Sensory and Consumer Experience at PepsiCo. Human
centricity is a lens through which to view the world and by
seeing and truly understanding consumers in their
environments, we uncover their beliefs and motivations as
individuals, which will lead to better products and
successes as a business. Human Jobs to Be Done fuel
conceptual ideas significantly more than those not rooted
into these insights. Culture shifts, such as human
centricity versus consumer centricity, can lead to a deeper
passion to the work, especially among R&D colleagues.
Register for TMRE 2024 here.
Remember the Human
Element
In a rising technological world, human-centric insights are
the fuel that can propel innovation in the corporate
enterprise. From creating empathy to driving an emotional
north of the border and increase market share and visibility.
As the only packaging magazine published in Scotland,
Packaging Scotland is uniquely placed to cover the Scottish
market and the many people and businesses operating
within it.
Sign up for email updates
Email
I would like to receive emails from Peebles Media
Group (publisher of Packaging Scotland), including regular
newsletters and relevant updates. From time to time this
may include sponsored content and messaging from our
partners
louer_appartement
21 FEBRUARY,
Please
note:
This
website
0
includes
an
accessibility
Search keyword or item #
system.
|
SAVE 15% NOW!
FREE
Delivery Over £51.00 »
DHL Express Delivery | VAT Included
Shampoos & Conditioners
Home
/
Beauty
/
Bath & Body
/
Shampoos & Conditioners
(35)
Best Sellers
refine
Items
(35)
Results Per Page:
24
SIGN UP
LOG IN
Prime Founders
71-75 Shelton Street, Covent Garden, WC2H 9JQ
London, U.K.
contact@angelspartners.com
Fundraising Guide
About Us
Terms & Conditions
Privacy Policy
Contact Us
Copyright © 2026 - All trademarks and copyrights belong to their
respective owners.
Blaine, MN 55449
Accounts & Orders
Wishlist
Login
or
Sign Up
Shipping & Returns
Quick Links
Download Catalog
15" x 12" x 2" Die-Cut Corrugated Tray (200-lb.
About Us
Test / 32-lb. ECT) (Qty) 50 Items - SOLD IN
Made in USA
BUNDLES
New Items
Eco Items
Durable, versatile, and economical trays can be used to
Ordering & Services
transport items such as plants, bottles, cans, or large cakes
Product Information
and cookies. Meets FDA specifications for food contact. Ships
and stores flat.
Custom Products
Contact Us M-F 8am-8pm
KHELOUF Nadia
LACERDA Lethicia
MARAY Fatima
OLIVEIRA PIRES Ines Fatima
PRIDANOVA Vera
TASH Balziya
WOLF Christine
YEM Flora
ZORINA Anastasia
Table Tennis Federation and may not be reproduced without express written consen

- _To-do item_:
Having read the records above, reproduce each one exactly.

- _Problem solution_:
Sensory and Consumer Experience at PepsiCo. Human
centricity is a lens through which to view the world and by
seeing and truly understanding consumers in their
environments, we uncover their beliefs and motivations as
individuals, which will lead to better products and
successes as a business. Human Jobs to Be Done fuel
conceptual ideas significantly more than those not rooted
into these insights. Culture shifts, such as human
centricity versus consumer centricity, can lead to a deeper
passion to the work, especially among R&D colleagues.
Register for TMRE 2024 here.
Remember the Human
Element
In a rising technological world, human-centric insights are
the fuel that can propel innovation in the corporate
enterprise. From creating empathy to driving an emotional
north of the border and increase market share and visibility.
As the only packaging magazine published in Scotland,
Packaging Scotland is uniquely placed to cover the Scottish
market and the many people and businesses operating
within it.
Sign up for email updates
Email
I would like to receive emails from Peebles Media
Group (publisher of Packaging Scotland), including regular
newsletters and relevant updates. From time to time this
may include sponsored content and messaging from our
partners
louer_appartement
21 FEBRUARY,
Please
note:
This
website
0
includes
an
accessibility
Search keyword or item #
system.
|
SAVE 15% NOW!
FREE
Delivery Over £51.00 »
DHL Express Delivery | VAT Included
Shampoos & Conditioners
Home
/
Beauty
/
Bath & Body
/
Shampoos & Conditioners
(35)
Best Sellers
refine
Items
(35)
Results Per Page:
24
SIGN UP
LOG IN
Prime Founders
71-75 Shelton Street, Covent Garden, WC2H 9JQ
London, U.K.
contact@angelspartners.com
Fundraising Guide
About Us
Terms & Conditions
Privacy Policy
Contact Us
Copyright © 2026 - All trademarks and copyrights belong to their
respective owners.
Blaine, MN 55449
Accounts & Orders
Wishlist
Login
or
Sign Up
Shipping & Returns
Quick Links
Download Catalog
15" x 12" x 2" Die-Cut Corrugated Tray (200-lb.
About Us
Test / 32-lb. ECT) (Qty) 50 Items - SOLD IN
Made in USA
BUNDLES
New Items
Eco Items
Durable, versatile, and economical trays can be used to
Ordering & Services
transport items such as plants, bottles, cans, or large cakes
Product Information
and cookies. Meets FDA specifications for food contact. Ships
and stores flat.
Custom Products
Contact Us M-F 8am-8pm
KHELOUF Nadia
LACERDA Lethicia
MARAY Fatima
OLIVEIRA PIRES Ines Fatima
PRIDANOVA Vera
TASH Balziya
WOLF Christine
YEM Flora
ZORINA Anastasia
Table Tennis Federation and may not be reproduced without express written consen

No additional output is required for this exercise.